Spark
Apache Spark is a cluster aware distributed processing application capable of aggregation across many CPU cores and massive amounts of memory. It provides the means of processing large datasets that cannot fit into memory on a single node and/or using all available CPU cores. Spark supports Python, Scala, and Java applications.
Refer to https://spark.apache.org/
RDD
The power of Spark comes from distributed computing but also from RDD (Resilient Distributed Dataset). An RDD allows Spark to read a data set in chucks distributed across all compute nodes. An RDD acts like a Data Frame found in Python Pandas, and has similar functions for manipulation.
The following link explains RDD and many other aspects of Spark,
https://www.sciencedirect.com/topics/computer-science/resilient-distributed-dataset
SQL Context
The SQL context in PySpark provides functionality similar to SQL in a database allowing queries across an RDD. The example code below shows how to implement SQL in PySpark.
https://www.machinelearningplus.com/pyspark/run-sql-queries-with-pyspark/
Using Spark
Spark is usually associated with Hadoop and HDFS. In our case we are using the stand alone distribution and shared scratch space on Panasas. To incorporate Spark into your environment and shell scripts you should use the module.
module load Utils/spark/3.5.1
Doing this will provide access to tools and the ability to submit jobs and import necessary language libraries.
The most common way of submitting a job is with spark-submit, here is an example using only the local node resources.
spark-submit --master='local[*]' spark_title.py /scratch/mewan/title.basics.par
The master specification says to use the local node.
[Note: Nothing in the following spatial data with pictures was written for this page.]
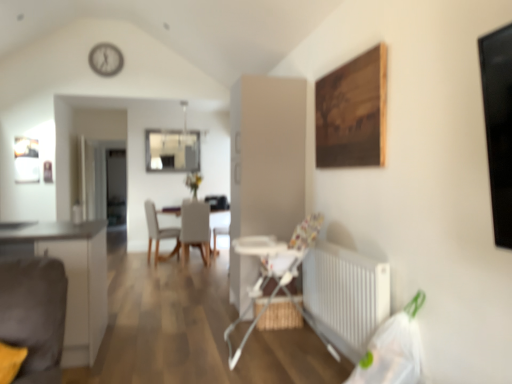
What do you see at coordinates (106, 59) in the screenshot? Image resolution: width=512 pixels, height=384 pixels. I see `white plastic clock at upper center` at bounding box center [106, 59].

Identify the location of matte gray chair at center, which ranks as the first chair in right-to-left order. The image size is (512, 384). (195, 229).

I want to click on matte white cabinet at left, so click(71, 278).

In order to face matte white cabinet at left, should I rotate leftwards or rightwards?

A 27.181 degree turn to the left will do.

The height and width of the screenshot is (384, 512). What do you see at coordinates (274, 268) in the screenshot?
I see `white plastic high chair at center` at bounding box center [274, 268].

In order to face white plastic high chair at center, should I rotate leftwards or rightwards?

To align with it, rotate right about 1.920°.

What is the approximate width of white metallic radiator at lower right?

The width of white metallic radiator at lower right is 5.39 inches.

The image size is (512, 384). Describe the element at coordinates (345, 295) in the screenshot. I see `white metallic radiator at lower right` at that location.

From the picture: Measure the distance between wooden painting at upper right and camera.

wooden painting at upper right is 2.42 meters away from camera.

Locate an element on the screen. The image size is (512, 384). white fabric chair at center, arranged as the 1th chair when viewed from the left is located at coordinates (159, 234).

Find the location of a particular element. white plastic clock at upper center is located at coordinates (106, 59).

Which is closer, (194, 204) or (105, 70)?

Clearly, point (194, 204) is more distant from the camera than point (105, 70).

Is matte gray chair at center, which ranks as the first chair in right-to-left order, wider than white plastic clock at upper center?

Yes, matte gray chair at center, which ranks as the first chair in right-to-left order, is wider than white plastic clock at upper center.

Is matte gray chair at center, placed as the second chair when sorted from left to right, smaller than white plastic clock at upper center?

No, matte gray chair at center, placed as the second chair when sorted from left to right, is not smaller than white plastic clock at upper center.

Is matte gray chair at center, placed as the second chair when sorted from left to right, taller or shorter than white plastic clock at upper center?

In the image, matte gray chair at center, placed as the second chair when sorted from left to right, appears to be taller than white plastic clock at upper center.

Is white metallic radiator at lower right behind wooden painting at upper right?

No, the depth of white metallic radiator at lower right is less than that of wooden painting at upper right.

Consider the image. Is white metallic radiator at lower right wider than wooden painting at upper right?

Yes.

Between white metallic radiator at lower right and wooden painting at upper right, which one has larger size?

white metallic radiator at lower right is bigger.

Does transparent glass window at center come in front of wooden painting at upper right?

That is False.

Considering the sizes of objects transparent glass window at center and wooden painting at upper right in the image provided, who is bigger, transparent glass window at center or wooden painting at upper right?

wooden painting at upper right is bigger.

From a real-world perspective, is transparent glass window at center above or below wooden painting at upper right?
The next argument is a program, in this case pyspark. The final argument is a file path passed to the pyspark script. Here is an example of a simple script that sets up a Spark Context in a Python script.
Run the script below as,
spark-submit --master='local[*]' spark_hello.py
#!/usr/bin/env python
import sys
import time
from pyspark.sql import SQLContext
from pyspark import SparkContext
from pyspark.sql.types import StringType
from pyspark.sql import SparkSession
import socket
spark = SparkSession.builder\
.appName("Running SQL Queries in PySpark")\
.getOrCreate()
sc = spark.sparkContext
sc.setLogLevel("INFO") # change this to WARN for less verbosity
print('======== START ========')
start = time.time()
print("Hello from ", socket.gethostname())
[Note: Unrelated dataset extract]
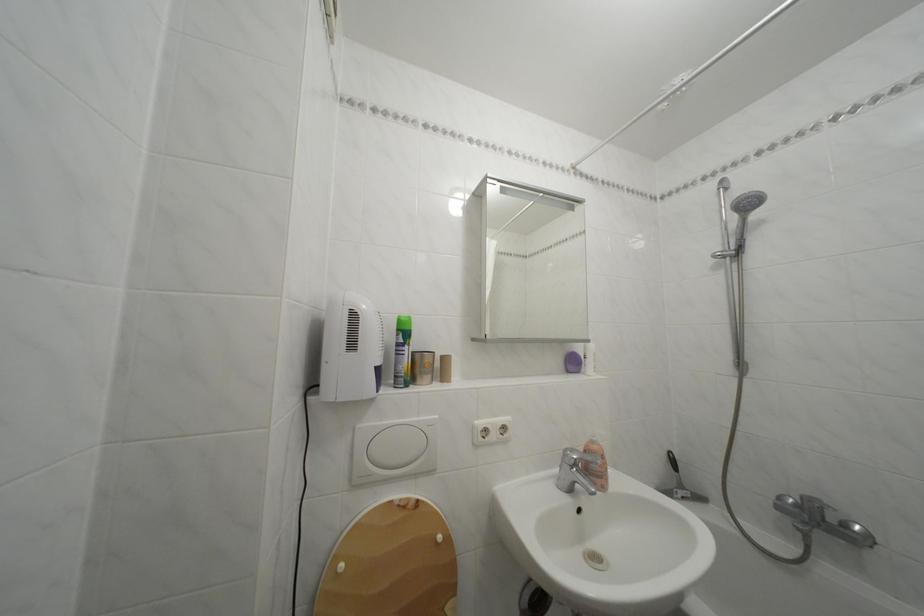
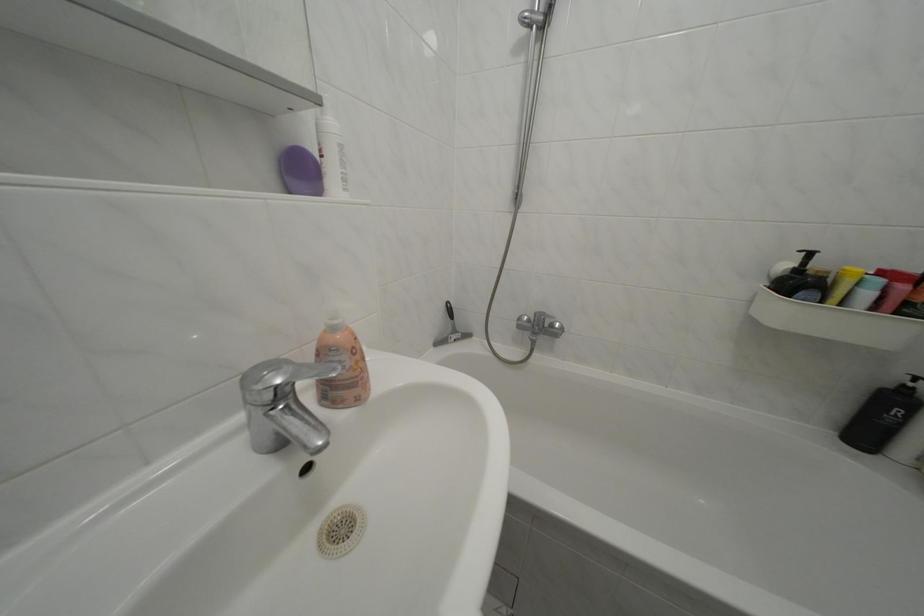
The first image is from the beginning of the video and the second image is from the end. How did the camera likely rotate when shooting the video?

The camera rotated toward right-down.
print("======== ELAPSED TIME: ", time.time() - start)
SQL example
Below is a code sample showing how to read a Parquet file and perform a query. This example uses the title basics dataset from IMDB (https://datasets.imdbws.com/). The Parquet file format provides better access and query performance over other file formats (https://www.databricks.com/glossary/what-is-parquet).
Save the example below as spark_sql.py then the submit command line on Coeus would be,
spark-submit --master='local[*]' spark_sql.py /scratch/mewan/title.basics.par
#!/usr/bin/env python
import sys
from os import path
import shutil
import time
# from pyspark.sql import SQLContext
from pyspark import SparkContext
from pyspark.sql.types import StringType
from pyspark.sql import SparkSession
import socket
if len(sys.argv) < 2:
print("Need file path", file=sys.stderr)
sys.exit(1)
filen = sys.argv[1]
spark = SparkSession.builder\
.appName("Running SQL Queries in PySpark")\
.getOrCreate()
sc = spark.sparkContext
sc.setLogLevel("WARN")
print('======== START ========')
print(socket.gethostname())
print("======== EXTRACT PARQUET ")
start = time.time()
df = spark.read\
.option("header", "true")\
.option("inferSchema", "true")\
.option("sep", "\t")\
.parquet(filen)
print("======== EXTRACT PARQUET ELAPSED TIME: ", time.time() - start)
print(df.columns)
print(df.count())
print("======== QUERY DATA ")
df.select("*").where("primaryTitle LIKE '%Far Cry%'").show(5)
print("======== ELAPSED TIME: ", time.time() - start)
Spark on Coeus cluster
To run Spark on the cluster you will need a master server and workers on cluster nodes, below are some example start scripts for each.
#!/bin/bash
module add Utils/spark/3.5.1
host=$(hostname -f)
port=7077
echo "Starting master as spark://$host:$port"
start-master.sh --host $host -p $port
This assumes you started the master on login1.coeus.rc.pdx.edu. You will want to call this script from an sbatch script (below).
#!/bin/bash
module add Utils/spark/3.5.1
hostname
export SPARK_NO_DAEMONIZE=1
start-worker.sh -c 20 -m 48G spark://login1.cluster:7077
#!/bin/bash
#SBATCH --job-name spark_worker
#SBATCH --nodes 4
#SBATCH --tasks-per-node 1
#SBATCH --cpus-per-task 20
# The %j variable includes the job number. Useful for multiple runs
#SBATCH --output simple_%j.txt # Send the standard output to simple_<job ID>.txt
#SBATCH --error simple_%j.err # Send the error output to simple_<job ID>.err
srun /scratch/mewan/spark_examples/start-spark-worker